Tremendous progress has been made in delineating the signaling pathways controlling the three distinct stages constituting mammary gland development: embryonic, pubertal and reproductive. These stages have many unique characteristics, as well as many common attributes. Occurring over the lifespan of an individual, each stage is separated temporally, as well as by hormonal requirement. Embryonic development proceeds in the absence of hormonal regulation, whereas the pubertal and reproductive stages are governed by customized hormonal inputs that prepare for and then result in milk production. During embryogenesis, local epithelial/mesenchymal interactions direct many developmental processes and are responsible for determining the location of the gland and controlling cell-fate, such that by birth the tissue compartments are precisely positioned and the nascent structure is correctly established. Epithelial/mesenchymal interactions also govern development during postnatal stages of mammary gland morphogenesis, but after puberty, regulation by hormones and growth factors profoundly changes the nature of these interactions. Hormones generate complex signaling networks that influence epithelial/mesenchymal interactions by regulating the production of secondary signaling pathways, which drive cross-talk between and within compartments. In all these complex processes, however, one message is clear: Mother Nature is parsimonious and the same pathways are deployed over and over again. This is evident as STAT proteins are involved in branching, lactation and involution, FGFs in embryogenesis and branching, MMPs in branching and involution; the list goes on. These same pathways are also hijacked in cancer cells and our growing understanding of them has fueled tremendous progress in breast cancer research. These gains in our understanding have ushered in exciting times, and as this knowledge is translated into molecule-based diagnostics and therapies, we are currently witnessing the tangible benefits basic research has brought to society.

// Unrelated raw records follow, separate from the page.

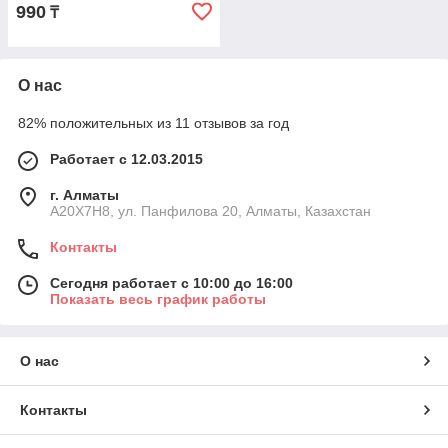
990
₸
О нас
82% положительных из 11 отзывов за год
Работает с 12.03.2015
г. Алматы
A20X7H8, ул. Панфилова 20, Алматы, Казахстан
Контакты
Сегодня работает с 10:00 до 16:00
Показать весь график работы
О нас
Контакты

Figure 7. A schematic representation of the stem cell hierarchy within the mammary gland.

A stem cell divides symmetrically or asymmetrically to generate a bipotent progenitor cell that gives rise to both a luminal and myoepithelial cell progenitor. Studies suggest that luminal progenitors differentiate into cells that are restricted to either ductal or alveolar lineages and as yet unidentified intermediate cells may be required for terminal differentiation. In contrast, myoepithelial progenitors are thought to differentiate directly into myoepithelial cells. This illustration represents one interpretation of available data and the true hierarchy is likely to be much more complex. For details, see text.